**TASK STATEMENT**: Give the lines below again exactly, starting with the line that holds "активных центров молекулы" and going on through the line that holds "антитела IgG. Аффинность".
*** Opening of EXERCISE MATERIAL ***
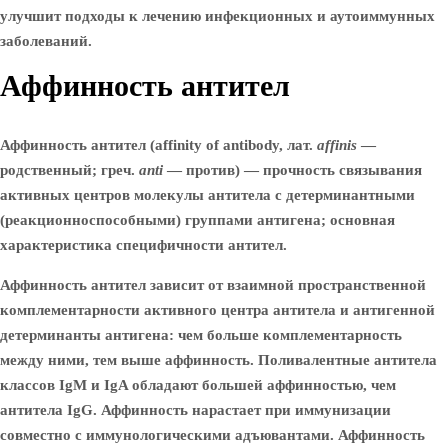
улучшит подходы к лечению инфекционных и аутоиммунных
заболеваний.
Аффинность антител
Аффинность антител (affinity of antibody, лат.
affinis
—
родственный; греч.
anti
— против) — прочность связывания
активных центров молекулы антитела с детерминантными
(реакционноспособными) группами антигена; основная
характеристика специфичности антител.
Аффинность антител зависит от взаимной пространственной
комплементарности активного центра антитела и антигенной
детерминанты антигена: чем больше комплементарность
между ними, тем выше аффинность. Поливалентные антитела
классов IgM и IgA обладают большей аффинностью, чем
антитела IgG. Аффинность нарастает при иммунизации
совместно с иммунологическими адъювантами. Аффинность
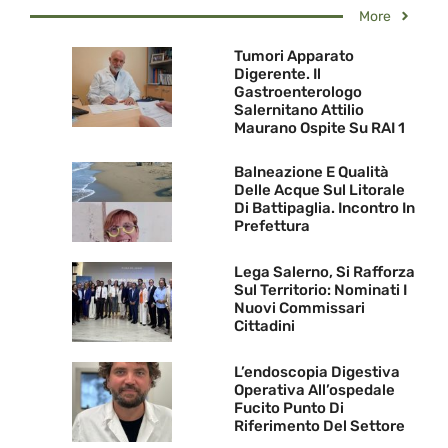
More
Tumori Apparato
Digerente. Il
Gastroenterologo
Salernitano Attilio
Maurano Ospite Su RAI 1
Balneazione E Qualità
Delle Acque Sul Litorale
Di Battipaglia. Incontro In
Prefettura
Lega Salerno, Si Rafforza
Sul Territorio: Nominati I
Nuovi Commissari
Cittadini
L’endoscopia Digestiva
Operativa All’ospedale
Fucito Punto Di
Riferimento Del Settore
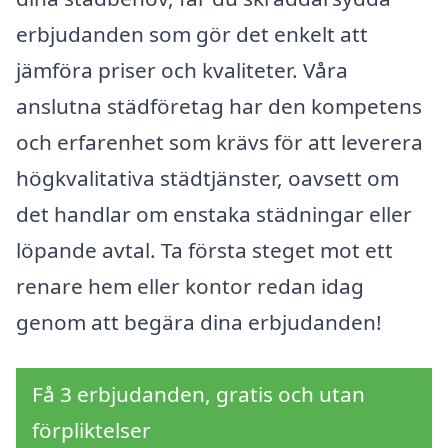
erbjudanden som gör det enkelt att
jämföra priser och kvaliteter. Våra
anslutna städföretag har den kompetens
och erfarenhet som krävs för att leverera
högkvalitativa städtjänster, oavsett om
det handlar om enstaka städningar eller
löpande avtal. Ta första steget mot ett
renare hem eller kontor redan idag
genom att begära dina erbjudanden!
Få 3 erbjudanden, gratis och utan
förpliktelser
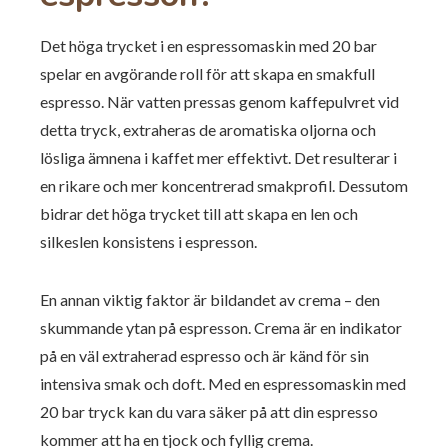
Det höga trycket i en espressomaskin med 20 bar
spelar en avgörande roll för att skapa en smakfull
espresso. När vatten pressas genom kaffepulvret vid
detta tryck, extraheras de aromatiska oljorna och
lösliga ämnena i kaffet mer effektivt. Det resulterar i
en rikare och mer koncentrerad smakprofil. Dessutom
bidrar det höga trycket till att skapa en len och
silkeslen konsistens i espresson.
En annan viktig faktor är bildandet av crema – den
skummande ytan på espresson. Crema är en indikator
på en väl extraherad espresso och är känd för sin
intensiva smak och doft. Med en espressomaskin med
20 bar tryck kan du vara säker på att din espresso
kommer att ha en tjock och fyllig crema.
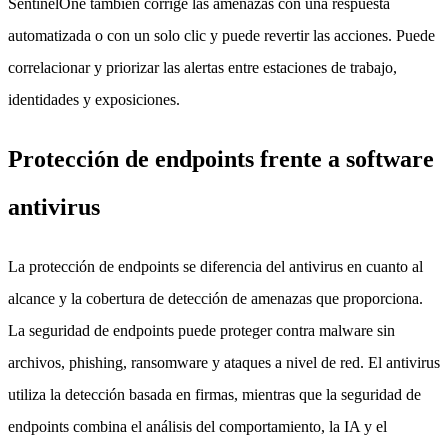
SentinelOne también corrige las amenazas con una respuesta
automatizada o con un solo clic y puede revertir las acciones. Puede
correlacionar y priorizar las alertas entre estaciones de trabajo,
identidades y exposiciones.
Protección de endpoints frente a software
antivirus
La protección de endpoints se diferencia del antivirus en cuanto al
alcance y la cobertura de detección de amenazas que proporciona.
La seguridad de endpoints puede proteger contra malware sin
archivos, phishing, ransomware y ataques a nivel de red. El antivirus
utiliza la detección basada en firmas, mientras que la seguridad de
endpoints combina el análisis del comportamiento, la IA y el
*** Close of EXERCISE MATERIAL ***
**EXERCISE RESPONSE**:
активных центров молекулы антитела с детерминантными
(реакционноспособными) группами антигена; основная
характеристика специфичности антител.
Аффинность антител зависит от взаимной пространственной
комплементарности активного центра антитела и антигенной
детерминанты антигена: чем больше комплементарность
между ними, тем выше аффинность. Поливалентные антитела
классов IgM и IgA обладают большей аффинностью, чем
антитела IgG. Аффинность нарастает при иммунизации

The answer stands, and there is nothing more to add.